The hearty manner and the genial tone would have been enough for Harry at an earlier stage of his acquaintance with this man; but now instinctively he knew them for a cloak, and he would not relinquish the small boys' hands for the one which he felt was awaiting his, though his eyes had never fallen from Lowndes's spectacles.
"I am not sure that you would have been able to see me," was his reply. "I am on duty even now. What was the point?"
"Is it impossible for me to have a word with you alone?"
Harry told the little boys to walk on slowly to the pillar. "It will literally have to be a word," he added pointedly. Yet his curiosity was whetted. What could the man want with him here and now?

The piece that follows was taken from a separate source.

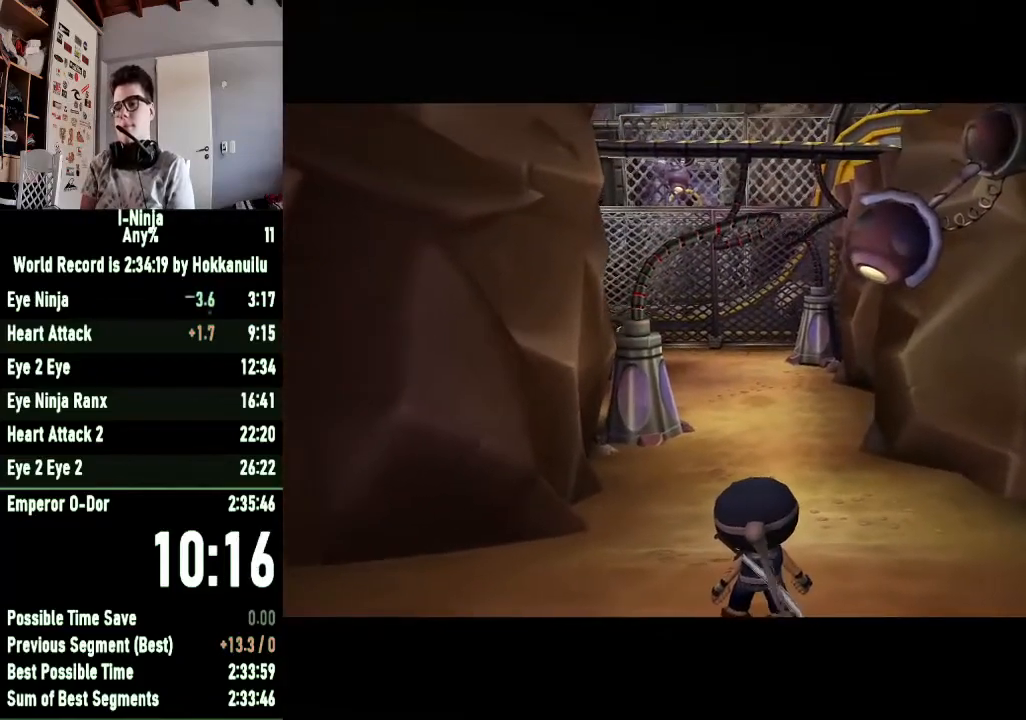
{"buttons": [], "left_stick": "up", "right_stick": "center", "events": []}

"Very well—very well," said Lowndes briskly. "I merely desire to apologise for my—my hastiness when we met on Saturday. I fear—that is, my daughter tells me—but indeed I am conscious myself—that I quite misunderstood your meaning, Ringrose, on a point in itself too trifling to be worth naming. You may remember, however, that you asked me if I knew anything about a person of whose very existence I had just exposed my ignorance?"

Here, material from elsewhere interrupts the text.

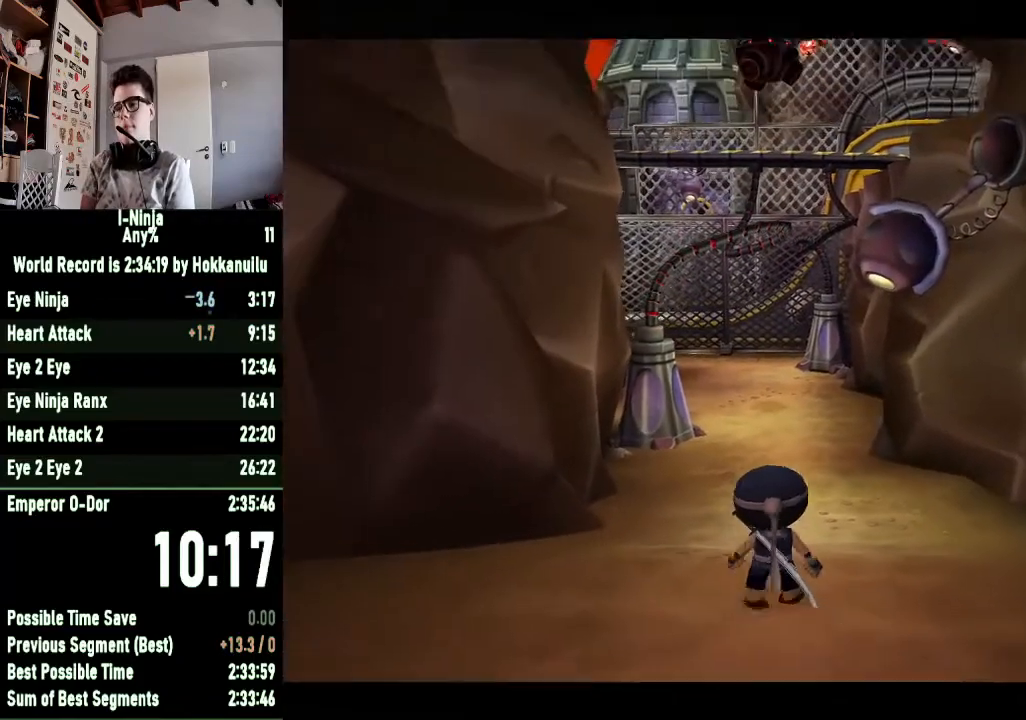
{"buttons": [], "left_stick": "up", "right_stick": "center", "events": []}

"I remember," said Harry. "A mere slip of the tongue, due to my curiosity about the man."
"And is your curiosity satisfied?" inquired Lowndes, becoming suddenly preoccupied in wiping the dust from his eye-glasses.

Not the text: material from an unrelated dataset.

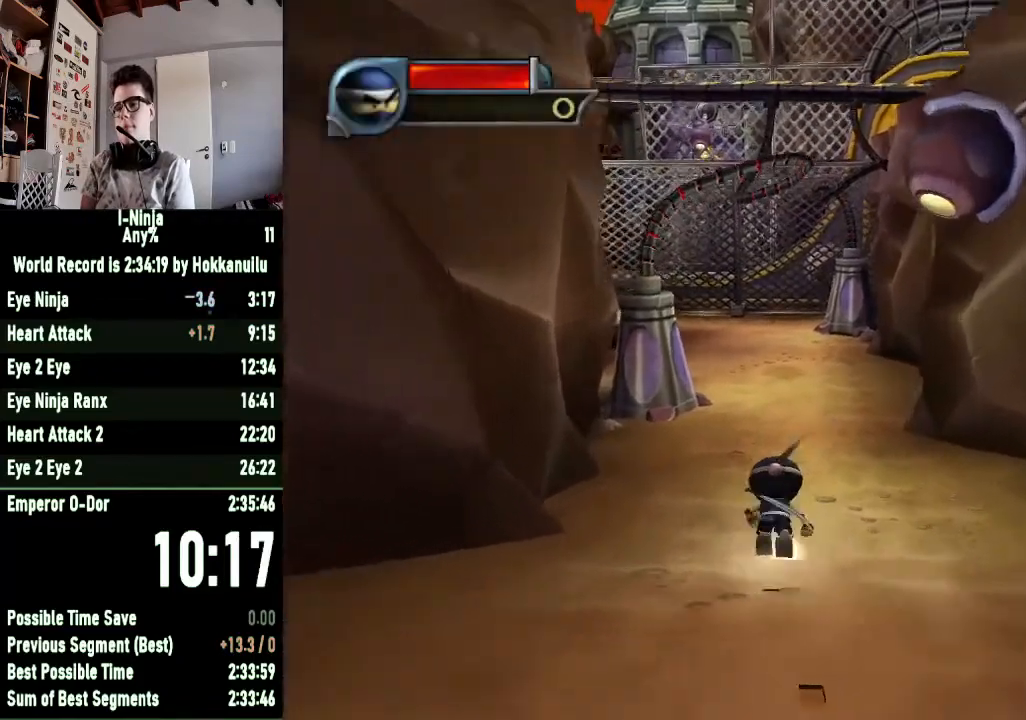
{"buttons": [], "left_stick": "up", "right_stick": "center", "events": [[300, "right_stick", "right"], [433, "right_stick", "center"]]}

"Well, I haven't seen him yet, though he is in the house."
"Ah!" said Lowndes, as though he had not listened. "Well, Ringrose, all I wanted was to tell you frankly that I didn't mean to be rude to you on Saturday afternoon; so I took the train on here before going to the City; and now I've just time to catch one back—so good-bye."
"It was hardly worth while taking so much trouble," said Harry dryly; for he knew there was some other meaning in the move, though as yet he could not divine what.